Stored entries
....
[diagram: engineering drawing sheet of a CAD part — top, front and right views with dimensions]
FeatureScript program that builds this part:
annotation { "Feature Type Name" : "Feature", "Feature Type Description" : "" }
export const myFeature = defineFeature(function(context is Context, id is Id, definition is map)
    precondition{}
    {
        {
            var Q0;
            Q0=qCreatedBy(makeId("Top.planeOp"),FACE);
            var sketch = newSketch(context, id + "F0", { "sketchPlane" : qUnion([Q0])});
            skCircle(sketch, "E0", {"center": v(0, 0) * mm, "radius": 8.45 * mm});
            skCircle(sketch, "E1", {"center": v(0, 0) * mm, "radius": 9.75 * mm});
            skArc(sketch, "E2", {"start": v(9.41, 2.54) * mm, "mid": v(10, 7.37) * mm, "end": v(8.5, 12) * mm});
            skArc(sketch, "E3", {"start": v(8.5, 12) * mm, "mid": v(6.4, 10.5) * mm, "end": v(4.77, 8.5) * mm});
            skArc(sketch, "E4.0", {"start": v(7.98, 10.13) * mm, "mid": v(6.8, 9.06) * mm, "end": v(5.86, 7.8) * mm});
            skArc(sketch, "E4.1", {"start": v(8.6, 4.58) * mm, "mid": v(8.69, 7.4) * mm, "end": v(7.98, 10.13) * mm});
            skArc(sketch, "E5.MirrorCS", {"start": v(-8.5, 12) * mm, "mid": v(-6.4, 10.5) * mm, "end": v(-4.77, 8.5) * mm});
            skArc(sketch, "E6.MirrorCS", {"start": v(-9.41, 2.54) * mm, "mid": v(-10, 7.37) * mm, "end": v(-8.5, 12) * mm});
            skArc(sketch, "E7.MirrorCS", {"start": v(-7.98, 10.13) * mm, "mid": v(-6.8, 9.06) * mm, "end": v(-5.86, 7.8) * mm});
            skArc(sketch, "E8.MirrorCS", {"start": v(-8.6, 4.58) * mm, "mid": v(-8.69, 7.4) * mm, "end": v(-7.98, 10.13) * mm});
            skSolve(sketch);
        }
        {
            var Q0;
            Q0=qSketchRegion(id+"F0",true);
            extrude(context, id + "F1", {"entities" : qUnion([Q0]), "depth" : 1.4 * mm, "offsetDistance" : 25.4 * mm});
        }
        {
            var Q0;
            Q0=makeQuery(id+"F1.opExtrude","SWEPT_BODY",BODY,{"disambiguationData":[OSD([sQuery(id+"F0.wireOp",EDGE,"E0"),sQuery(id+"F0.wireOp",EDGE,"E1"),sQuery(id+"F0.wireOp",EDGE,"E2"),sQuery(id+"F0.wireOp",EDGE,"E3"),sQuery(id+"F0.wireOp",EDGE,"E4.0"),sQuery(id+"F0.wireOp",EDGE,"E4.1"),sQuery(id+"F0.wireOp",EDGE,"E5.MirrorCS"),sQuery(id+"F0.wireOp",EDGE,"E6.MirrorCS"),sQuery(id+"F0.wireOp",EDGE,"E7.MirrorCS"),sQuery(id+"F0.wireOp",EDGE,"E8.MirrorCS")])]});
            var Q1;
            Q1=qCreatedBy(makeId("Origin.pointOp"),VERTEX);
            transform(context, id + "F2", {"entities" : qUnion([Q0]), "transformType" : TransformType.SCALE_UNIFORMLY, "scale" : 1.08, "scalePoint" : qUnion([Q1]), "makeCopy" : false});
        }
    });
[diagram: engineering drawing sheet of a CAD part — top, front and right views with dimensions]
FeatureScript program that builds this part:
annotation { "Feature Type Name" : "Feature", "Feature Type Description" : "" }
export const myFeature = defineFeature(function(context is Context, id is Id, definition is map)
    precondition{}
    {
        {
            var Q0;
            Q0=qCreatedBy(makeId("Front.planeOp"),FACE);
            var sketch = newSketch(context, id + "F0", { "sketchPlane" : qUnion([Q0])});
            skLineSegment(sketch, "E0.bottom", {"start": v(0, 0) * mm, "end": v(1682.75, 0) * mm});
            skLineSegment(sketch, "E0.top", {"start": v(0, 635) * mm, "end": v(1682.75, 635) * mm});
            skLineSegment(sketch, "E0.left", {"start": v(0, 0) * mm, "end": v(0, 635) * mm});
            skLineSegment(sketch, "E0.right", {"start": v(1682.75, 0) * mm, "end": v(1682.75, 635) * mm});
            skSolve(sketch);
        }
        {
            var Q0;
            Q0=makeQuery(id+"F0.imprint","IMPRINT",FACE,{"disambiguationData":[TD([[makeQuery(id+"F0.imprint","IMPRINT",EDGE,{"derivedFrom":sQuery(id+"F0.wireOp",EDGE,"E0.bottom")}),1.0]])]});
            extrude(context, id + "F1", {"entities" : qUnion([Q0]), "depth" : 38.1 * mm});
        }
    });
....
THE EXERCISE: Rewrite every line of the data above as a numbered list, omitting any blank lines.

SOLUTION TO THIS PROBLEM:
1. [diagram: engineering drawing sheet of a CAD part — top, front and right views with dimensions]
2. FeatureScript program that builds this part:
3. annotation { "Feature Type Name" : "Feature", "Feature Type Description" : "" }
4. export const myFeature = defineFeature(function(context is Context, id is Id, definition is map)
5.     precondition{}
6.     {
7.         {
8.             var Q0;
9.             Q0=qCreatedBy(makeId("Top.planeOp"),FACE);
10.             var sketch = newSketch(context, id + "F0", { "sketchPlane" : qUnion([Q0])});
11.             skCircle(sketch, "E0", {"center": v(0, 0) * mm, "radius": 8.45 * mm});
12.             skCircle(sketch, "E1", {"center": v(0, 0) * mm, "radius": 9.75 * mm});
13.             skArc(sketch, "E2", {"start": v(9.41, 2.54) * mm, "mid": v(10, 7.37) * mm, "end": v(8.5, 12) * mm});
14.             skArc(sketch, "E3", {"start": v(8.5, 12) * mm, "mid": v(6.4, 10.5) * mm, "end": v(4.77, 8.5) * mm});
15.             skArc(sketch, "E4.0", {"start": v(7.98, 10.13) * mm, "mid": v(6.8, 9.06) * mm, "end": v(5.86, 7.8) * mm});
16.             skArc(sketch, "E4.1", {"start": v(8.6, 4.58) * mm, "mid": v(8.69, 7.4) * mm, "end": v(7.98, 10.13) * mm});
17.             skArc(sketch, "E5.MirrorCS", {"start": v(-8.5, 12) * mm, "mid": v(-6.4, 10.5) * mm, "end": v(-4.77, 8.5) * mm});
18.             skArc(sketch, "E6.MirrorCS", {"start": v(-9.41, 2.54) * mm, "mid": v(-10, 7.37) * mm, "end": v(-8.5, 12) * mm});
19.             skArc(sketch, "E7.MirrorCS", {"start": v(-7.98, 10.13) * mm, "mid": v(-6.8, 9.06) * mm, "end": v(-5.86, 7.8) * mm});
20.             skArc(sketch, "E8.MirrorCS", {"start": v(-8.6, 4.58) * mm, "mid": v(-8.69, 7.4) * mm, "end": v(-7.98, 10.13) * mm});
21.             skSolve(sketch);
22.         }
23.         {
24.             var Q0;
25.             Q0=qSketchRegion(id+"F0",true);
26.             extrude(context, id + "F1", {"entities" : qUnion([Q0]), "depth" : 1.4 * mm, "offsetDistance" : 25.4 * mm});
27.         }
28.         {
29.             var Q0;
30.             Q0=makeQuery(id+"F1.opExtrude","SWEPT_BODY",BODY,{"disambiguationData":[OSD([sQuery(id+"F0.wireOp",EDGE,"E0"),sQuery(id+"F0.wireOp",EDGE,"E1"),sQuery(id+"F0.wireOp",EDGE,"E2"),sQuery(id+"F0.wireOp",EDGE,"E3"),sQuery(id+"F0.wireOp",EDGE,"E4.0"),sQuery(id+"F0.wireOp",EDGE,"E4.1"),sQuery(id+"F0.wireOp",EDGE,"E5.MirrorCS"),sQuery(id+"F0.wireOp",EDGE,"E6.MirrorCS"),sQuery(id+"F0.wireOp",EDGE,"E7.MirrorCS"),sQuery(id+"F0.wireOp",EDGE,"E8.MirrorCS")])]});
31.             var Q1;
32.             Q1=qCreatedBy(makeId("Origin.pointOp"),VERTEX);
33.             transform(context, id + "F2", {"entities" : qUnion([Q0]), "transformType" : TransformType.SCALE_UNIFORMLY, "scale" : 1.08, "scalePoint" : qUnion([Q1]), "makeCopy" : false});
34.         }
35.     });
36. [diagram: engineering drawing sheet of a CAD part — top, front and right views with dimensions]
37. FeatureScript program that builds this part:
38. annotation { "Feature Type Name" : "Feature", "Feature Type Description" : "" }
39. export const myFeature = defineFeature(function(context is Context, id is Id, definition is map)
40.     precondition{}
41.     {
42.         {
43.             var Q0;
44.             Q0=qCreatedBy(makeId("Front.planeOp"),FACE);
45.             var sketch = newSketch(context, id + "F0", { "sketchPlane" : qUnion([Q0])});
46.             skLineSegment(sketch, "E0.bottom", {"start": v(0, 0) * mm, "end": v(1682.75, 0) * mm});
47.             skLineSegment(sketch, "E0.top", {"start": v(0, 635) * mm, "end": v(1682.75, 635) * mm});
48.             skLineSegment(sketch, "E0.left", {"start": v(0, 0) * mm, "end": v(0, 635) * mm});
49.             skLineSegment(sketch, "E0.right", {"start": v(1682.75, 0) * mm, "end": v(1682.75, 635) * mm});
50.             skSolve(sketch);
51.         }
52.         {
53.             var Q0;
54.             Q0=makeQuery(id+"F0.imprint","IMPRINT",FACE,{"disambiguationData":[TD([[makeQuery(id+"F0.imprint","IMPRINT",EDGE,{"derivedFrom":sQuery(id+"F0.wireOp",EDGE,"E0.bottom")}),1.0]])]});
55.             extrude(context, id + "F1", {"entities" : qUnion([Q0]), "depth" : 38.1 * mm});
56.         }
57.     });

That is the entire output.